--- Supplied data Enclosed Below ---

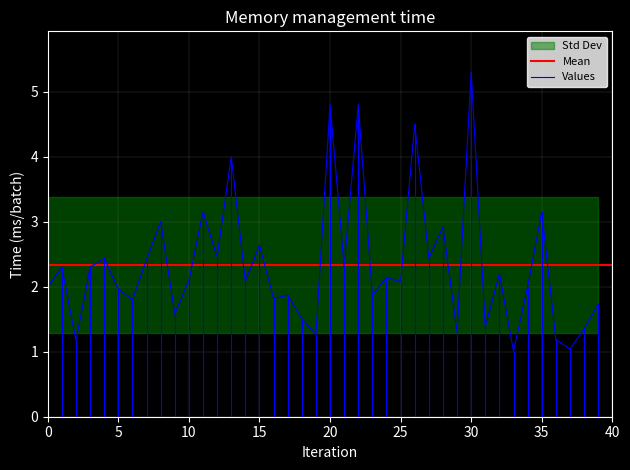

What is the minimum value for Values?

1.0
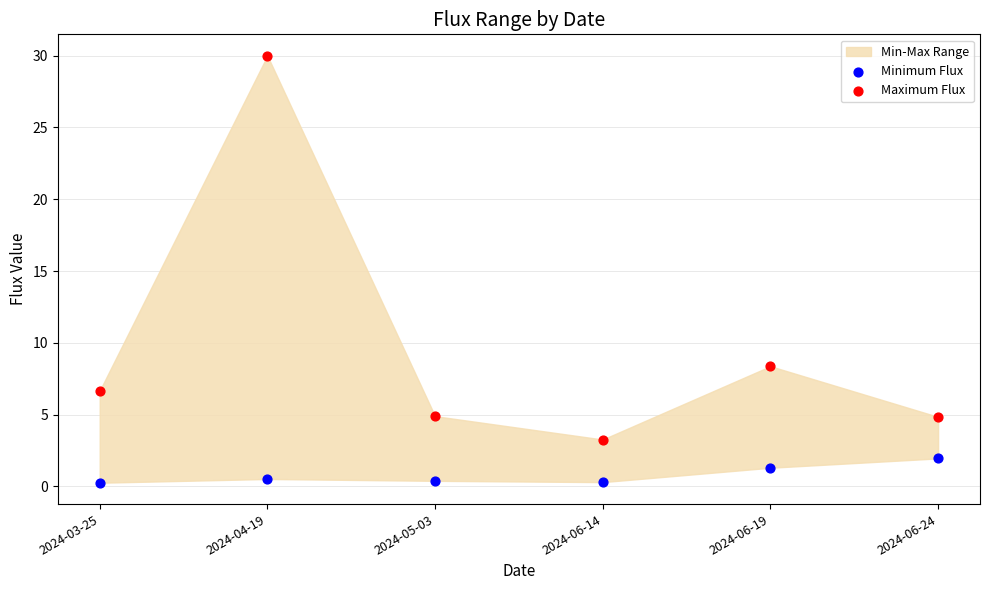

Across all data points, what is the range of Y values (max minus min)?

29.8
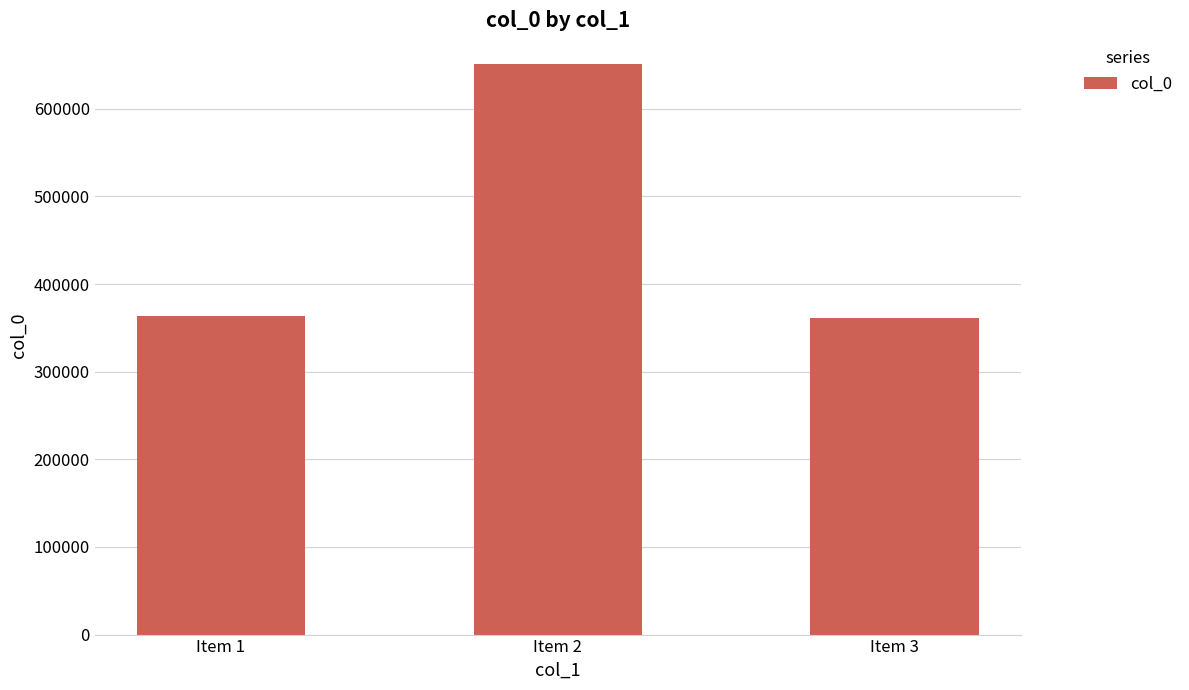

At which category does the chart reach its peak across all series?

Item 2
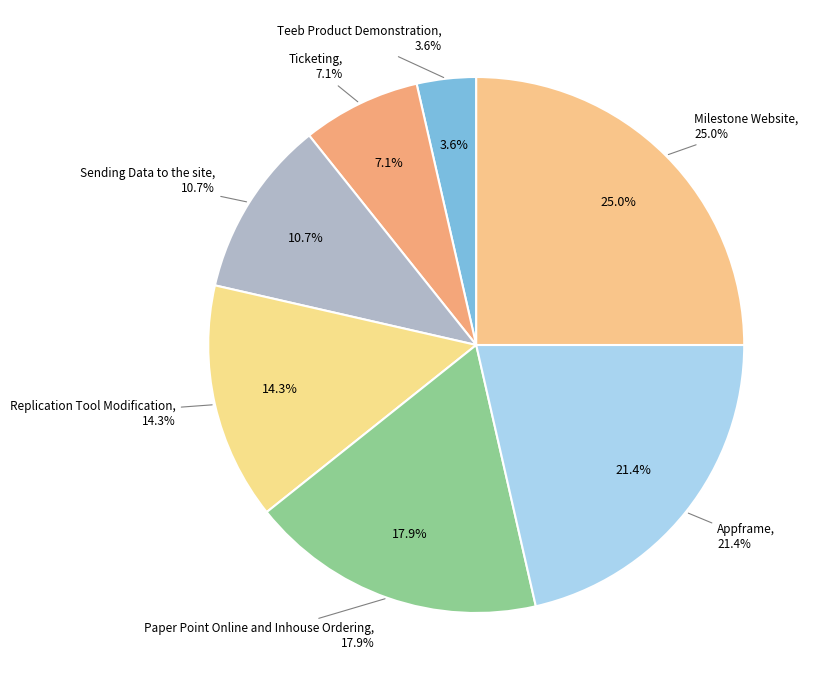

Is there a majority slice in this chart?

No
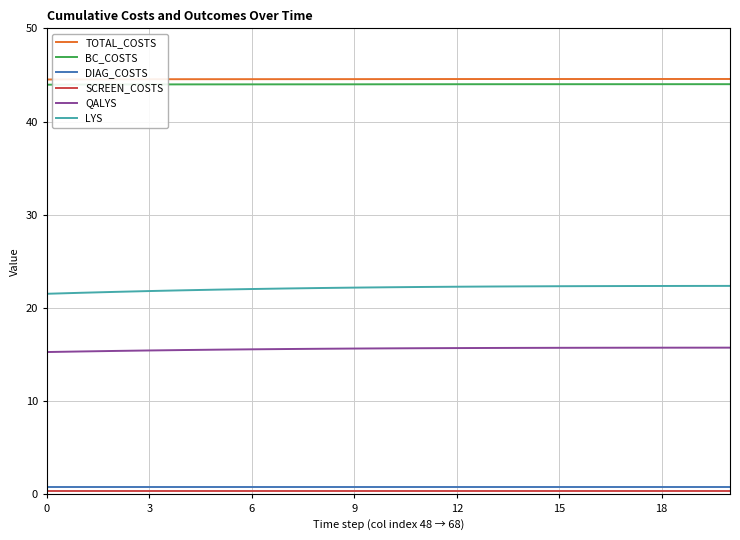

True or false: BC_COSTS and LYS cross at least once.

False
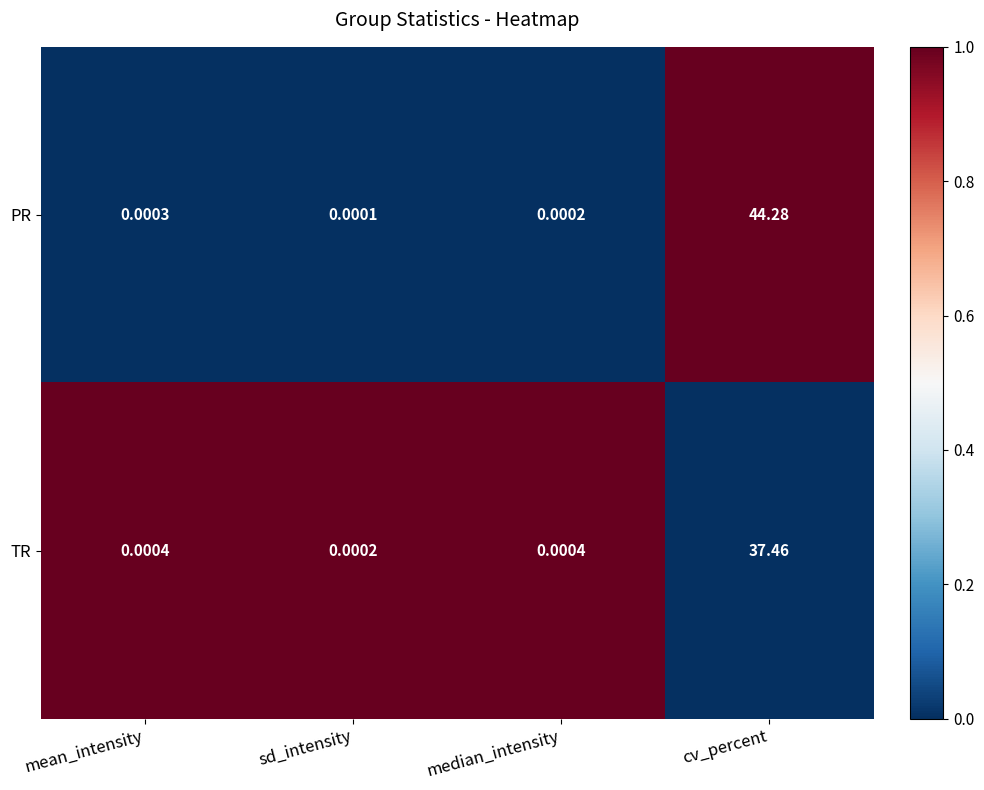

Rank the categories by PR value from lowest to highest.

sd_intensity, median_intensity, mean_intensity, cv_percent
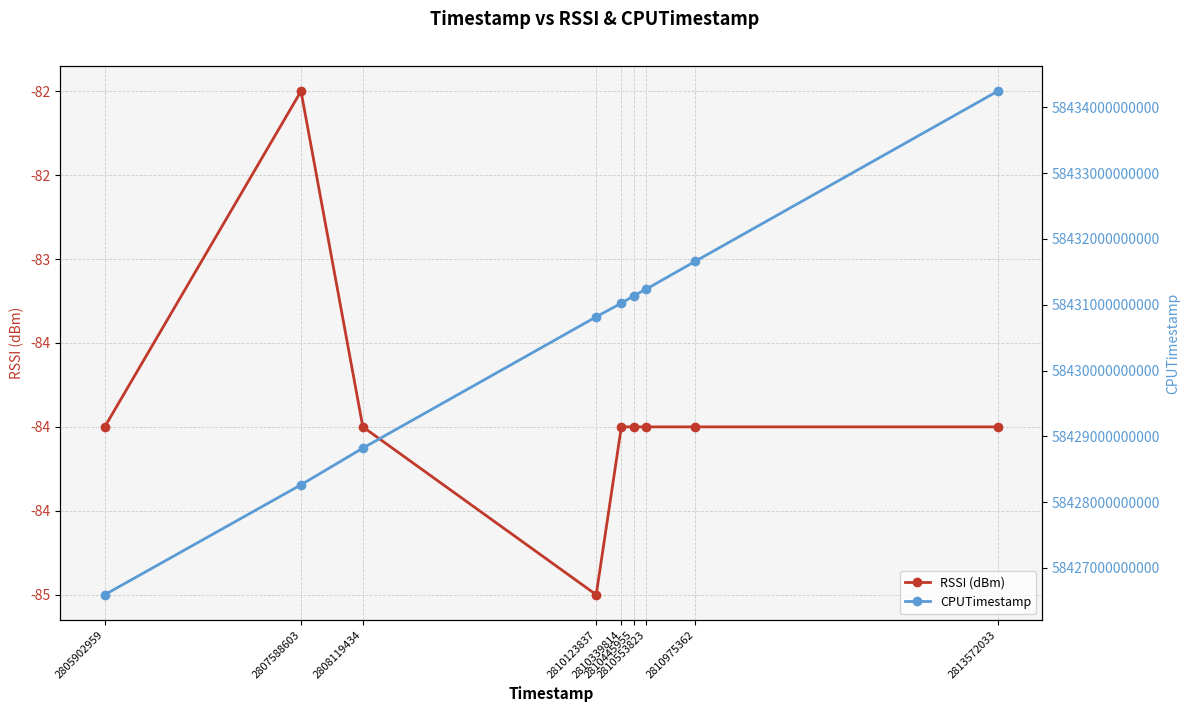

Is it true that RSSI (dBm) equals -150 at 2810975362?

False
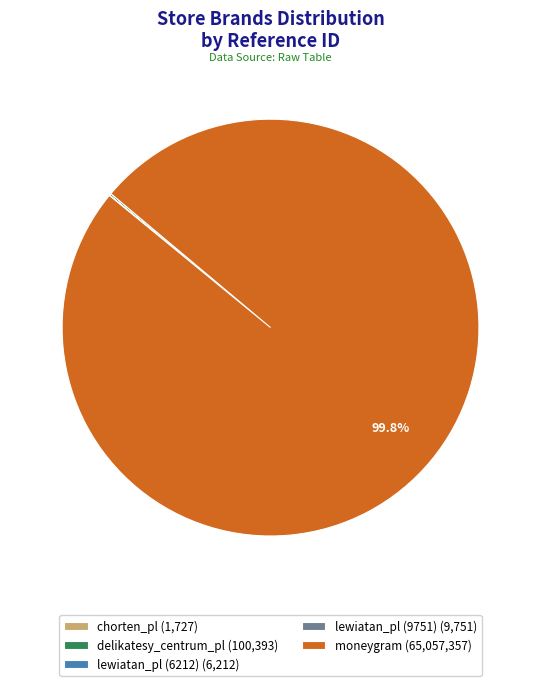

Does moneygram (65,057,357) account for over 50% of the chart?

Yes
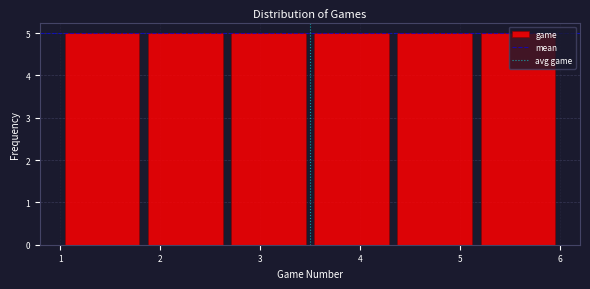

Reading left to right, transcribe this chart: for each bar, give the range it covers on the x-axis and its height. Neither the bar edges nor the heights are printed on the chart, so give them approximately, as read against the axes.

1.0 to 1.8: 5
1.8 to 2.7: 5
2.7 to 3.5: 5
3.5 to 4.3: 5
4.3 to 5.2: 5
5.2 to 6.0: 5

--- End of Enclosed Supplied data ---

* Exercise prompt: Rewrite the records above as a single numbered list, one line per item, leaving out the blank lines and the pictures.

* Your solution:
1. What is the minimum value for Values?
2. 1.0
3. Across all data points, what is the range of Y values (max minus min)?
4. 29.8
5. At which category does the chart reach its peak across all series?
6. Item 2
7. Is there a majority slice in this chart?
8. No
9. True or false: BC_COSTS and LYS cross at least once.
10. False
11. Rank the categories by PR value from lowest to highest.
12. sd_intensity, median_intensity, mean_intensity, cv_percent
13. Is it true that RSSI (dBm) equals -150 at 2810975362?
14. False
15. Does moneygram (65,057,357) account for over 50% of the chart?
16. Yes
17. Reading left to right, transcribe this chart: for each bar, give the range it covers on the x-axis and its height. Neither the bar edges nor the heights are printed on the chart, so give them approximately, as read against the axes.
18. 1.0 to 1.8: 5
19. 1.8 to 2.7: 5
20. 2.7 to 3.5: 5
21. 3.5 to 4.3: 5
22. 4.3 to 5.2: 5
23. 5.2 to 6.0: 5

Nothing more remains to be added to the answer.